Şimdi 100.Yıl Çarşısı yine yıkımla karşı karşıya. Bir CHP’li ve hukukçu belediye başkanı döneminde inşa edilen 100.Yıl Çarşısı, ne acıdır ki, yine CHP’den seçilen bir hukukçu belediye başkanı döneminde yıkımına yol açılıyor. Üstelik belediye 100.Yıl Çarşısı’nın yıkımı için iki kez açtığı ihaleyi, meslek örgütleri, uzmanların ve kamuoyunun baskısıyla iptal etmek zorunda kalmıştı. Üstüne 100.Yıl Çarşısı’nın yeniden işlevlendirilmesi için belediye bütçesinden kaynak aktararak yakın zamanda sonuçlanan fikir projesi yarışması açmıştı. Yarışmanın sonuçlanmasının hemen arkasından anlaşılan yarışmacıların önerileri ve jürinin verdiği karar, belediyenin hoşuna gitmemiş olacak ki, ne yapacağını popülist bir yöntemle anket yaparak halka sormaya karar verdi. Muhtemel ki hep kafalarında olan yıkım sürecine halkın bir bölümünü de bilimsel olmayan anket yöntemi ile ortak ederek, yıkımı gerçekleştirmek.

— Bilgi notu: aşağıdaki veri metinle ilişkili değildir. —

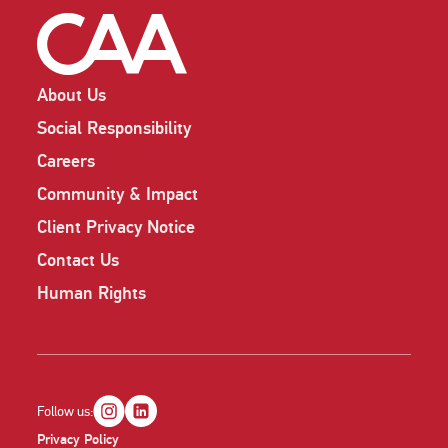
About Us
Social Responsibility
Careers
Community & Impact
Client Privacy Notice
Contact Us
Human Rights
Follow us:
Privacy Policy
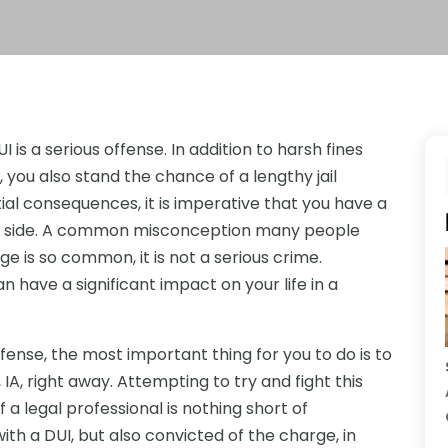
I is a serious offense. In addition to harsh fines
, you also stand the chance of a lengthy jail
ial consequences, it is imperative that you have a
ur side. A common misconception many people
e is so common, it is not a serious crime.
 have a significant impact on your life in a
fense, the most important thing for you to do is to
IA, right away. Attempting to try and fight this
 a legal professional is nothing short of
ith a DUI, but also convicted of the charge, in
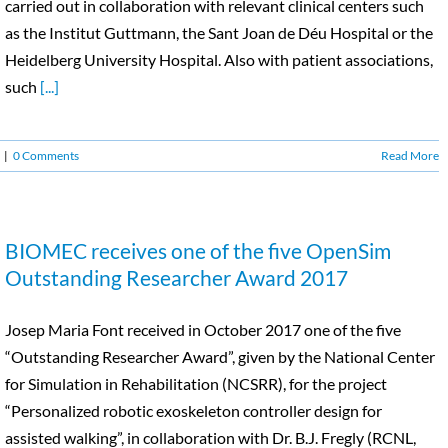
carried out in collaboration with relevant clinical centers such
as the Institut Guttmann, the Sant Joan de Déu Hospital or the
Heidelberg University Hospital. Also with patient associations,
such
[...]
|
0 Comments
Read More
BIOMEC receives one of the five OpenSim
Outstanding Researcher Award 2017
Josep Maria Font received in October 2017 one of the five
“Outstanding Researcher Award”, given by the National Center
for Simulation in Rehabilitation (NCSRR), for the project
“Personalized robotic exoskeleton controller design for
assisted walking”, in collaboration with Dr. B.J. Fregly (RCNL,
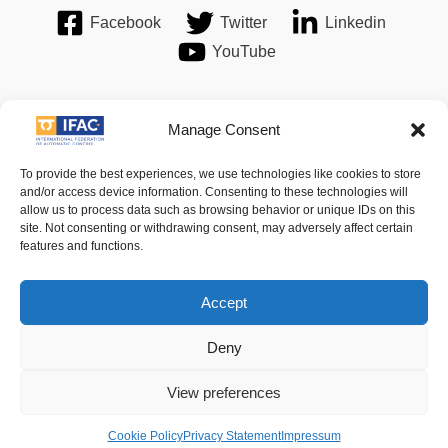
Facebook
Twitter
Linkedin
YouTube
Manage Consent
Imprint
| © 2016 International Federation of Automatic Control.
To provide the best experiences, we use technologies like cookies to store
All Rights Reserved.
and/or access device information. Consenting to these technologies will
allow us to process data such as browsing behavior or unique IDs on this
site. Not consenting or withdrawing consent, may adversely affect certain
IFAC - the International Federation of Automatic Control -
features and functions.
values the privacy of its members, affiliates and visitors to its
website and is strongly committed to each visitor's right to
Accept
privacy. By using IFAC's website, you express your acceptance
Deny
of IFAC's privacy policy.
View preferences
For details of its privacy policy please follow
this link
.
Cookie Policy
Privacy Statement
Impressum
Legal Notice / Terms and Conditions of Use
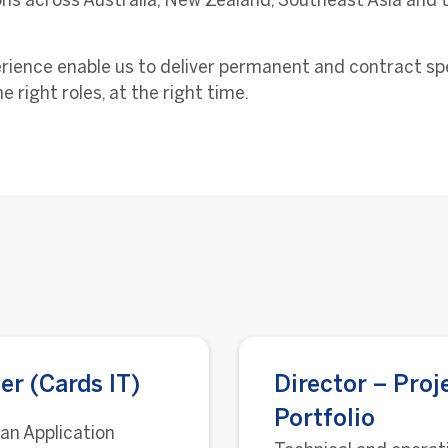
ns across Australia, New Zealand, Southeast Asia and t
ience enable us to deliver permanent and contract specia
e right roles, at the right time.
er (Cards IT)
Director – Proj
Portfolio
 an Application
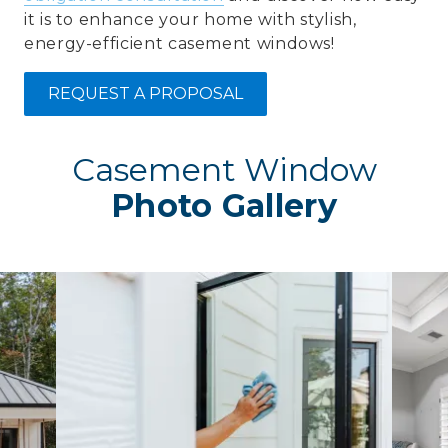
it is to enhance your home with stylish,
energy-efficient casement windows!
REQUEST A PROPOSAL
Casement Window
Photo Gallery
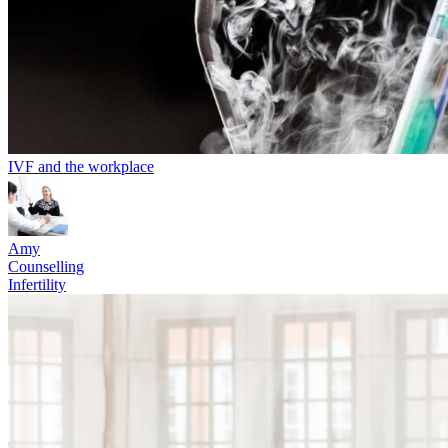
IVF and the workplace
Amy
Counselling
Infertility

100.Yıl Çarşısı, Ulus gibi çok katmanlıdır.

100.Yıl Çarşısı, farklı kotlarda çözülmüş teraslaması ile Ankara’ya bakan Cumhuriyet'in değerlerini seyrinin, üst kat ve kotunda algılayan çoklu katman özelliği ve özgünlüğü ile nadir bir yapıdır, Ulus gibidir. Atatürk’ün doğumunun 100. yılında açılmıştır, o yüzden 100.Yıl Çarşısı olarak anılır. Bugün bu özelliklerini algılayamıyorsak eğer, bunun çözümü yıllardır köhneleştirilen özgünlüğünü kaybettiren uygulamalara teslim olarak yıkmak değildir.

Ankara Büyükşehir Belediyesi’nden beklenen enerjisini bütüncül bir bakış açısıyla tarihsel çoklu kültür katmanı olan Ulus tarihi kent merkezinin koruma açmalı imar planına yoğunlaştırmasıdır. Yok, illa ki Ulus’ta bir yıkım isteniyorsa o bölgede yıkılacak ilk yapı Roma Yolu üzerindeki yapıdır.

Ankara Büyükşehir Belediyesi’nin kendi yaptığı yarışmanın sonuçlarına saygı duymaktan öte yapacağı başka bir çıkar yolu yoktur. 100. Yıl Çarşısı bir kültür değeri olarak korunmalıdır. Yıkım gerçekleşirse, en çok sevinen yıkımın fikir babası olan Gökçek olacaktır.